■ **Records for this task**:
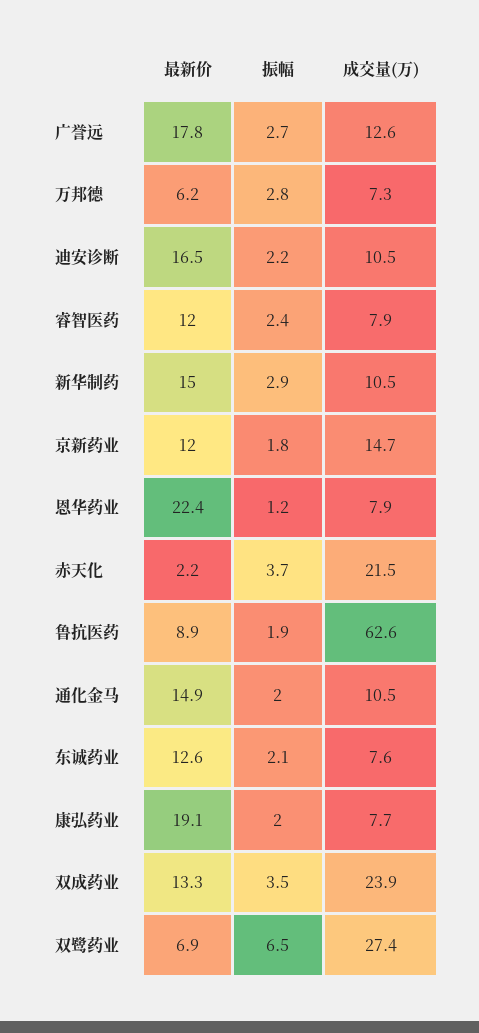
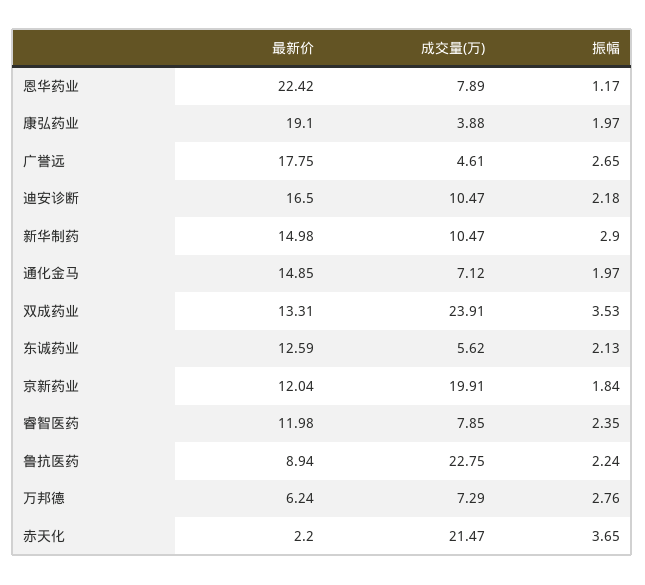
成交量(万), 广誉远: 12.6 -> 4.61
成交量(万), 京新药业: 14.7 -> 19.91
振幅, 鲁抗医药: 1.9 -> 2.24
成交量(万), 鲁抗医药: 62.6 -> 22.75
成交量(万), 通化金马: 10.5 -> 7.12
成交量(万), 东诚药业: 7.6 -> 5.62
成交量(万), 康弘药业: 7.7 -> 3.88
最新价, 双鹭药业: 6.9 -> none
振幅, 双鹭药业: 6.5 -> none
成交量(万), 双鹭药业: 27.4 -> none

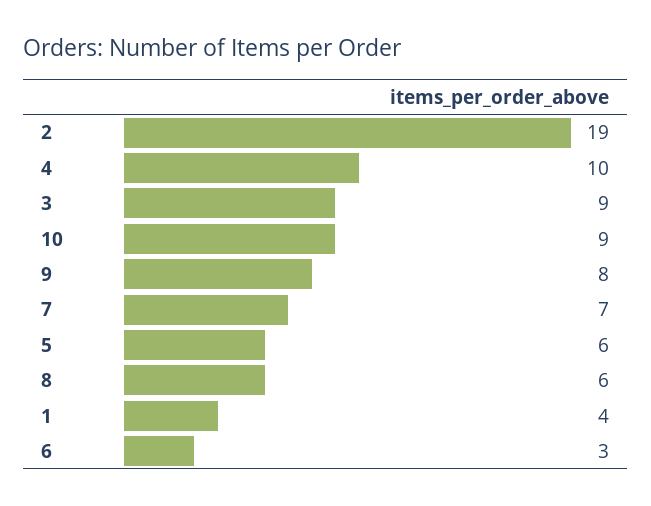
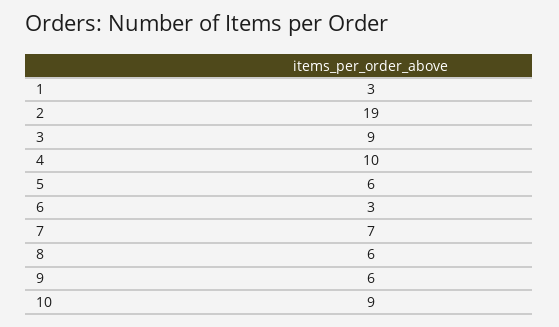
9: 8 -> 6
1: 4 -> 3

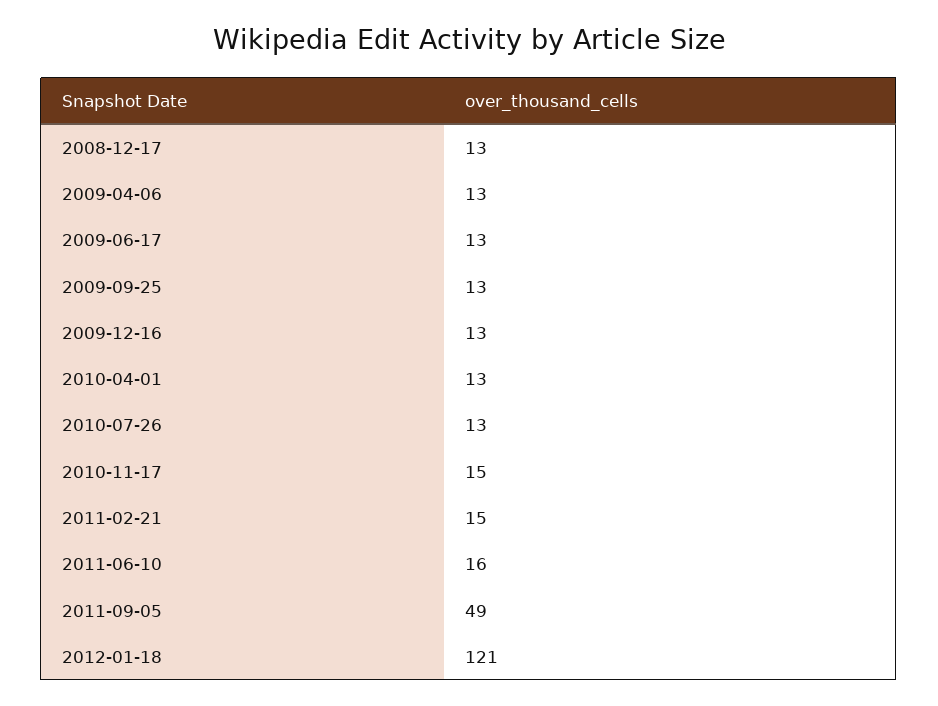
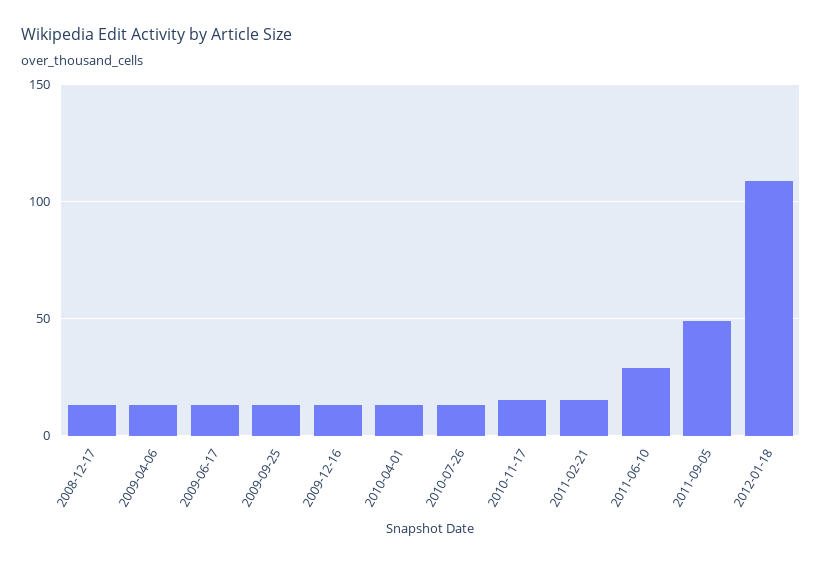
2011-06-10: 16 -> 30
2012-01-18: 121 -> 110

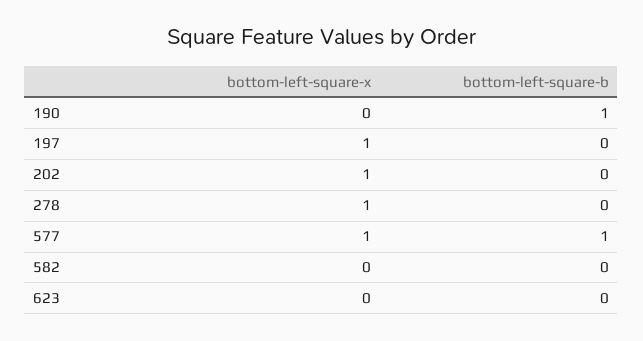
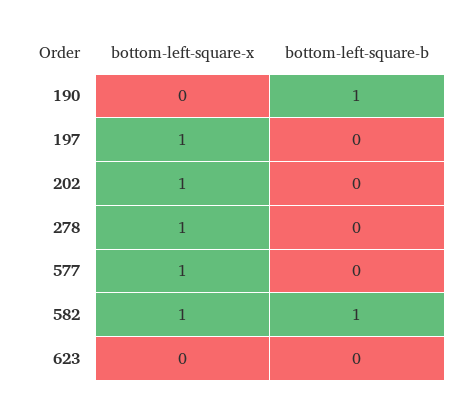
bottom-left-square-b, 577: 1 -> 0
bottom-left-square-x, 582: 0 -> 1
bottom-left-square-b, 582: 0 -> 1

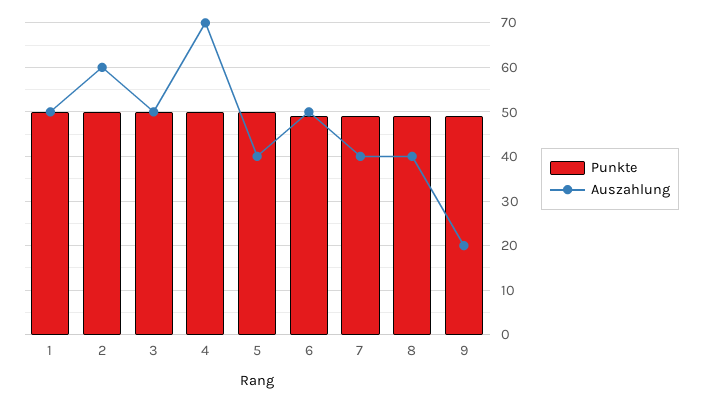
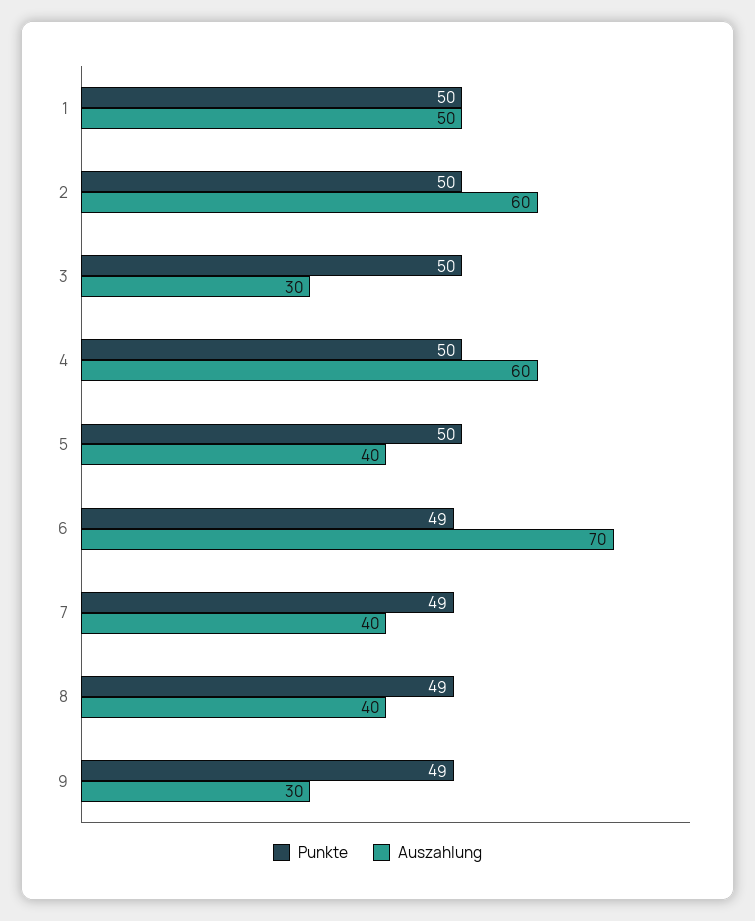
Auszahlung, 3: 50 -> 30
Auszahlung, 4: 70 -> 60
Auszahlung, 6: 50 -> 70
Auszahlung, 9: 20 -> 30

■ **What is expected**: Leaving out the pictures, output the listing above exactly as given.

■ **Written response**:
成交量(万), 广誉远: 12.6 -> 4.61
成交量(万), 京新药业: 14.7 -> 19.91
振幅, 鲁抗医药: 1.9 -> 2.24
成交量(万), 鲁抗医药: 62.6 -> 22.75
成交量(万), 通化金马: 10.5 -> 7.12
成交量(万), 东诚药业: 7.6 -> 5.62
成交量(万), 康弘药业: 7.7 -> 3.88
最新价, 双鹭药业: 6.9 -> none
振幅, 双鹭药业: 6.5 -> none
成交量(万), 双鹭药业: 27.4 -> none

9: 8 -> 6
1: 4 -> 3

2011-06-10: 16 -> 30
2012-01-18: 121 -> 110

bottom-left-square-b, 577: 1 -> 0
bottom-left-square-x, 582: 0 -> 1
bottom-left-square-b, 582: 0 -> 1

Auszahlung, 3: 50 -> 30
Auszahlung, 4: 70 -> 60
Auszahlung, 6: 50 -> 70
Auszahlung, 9: 20 -> 30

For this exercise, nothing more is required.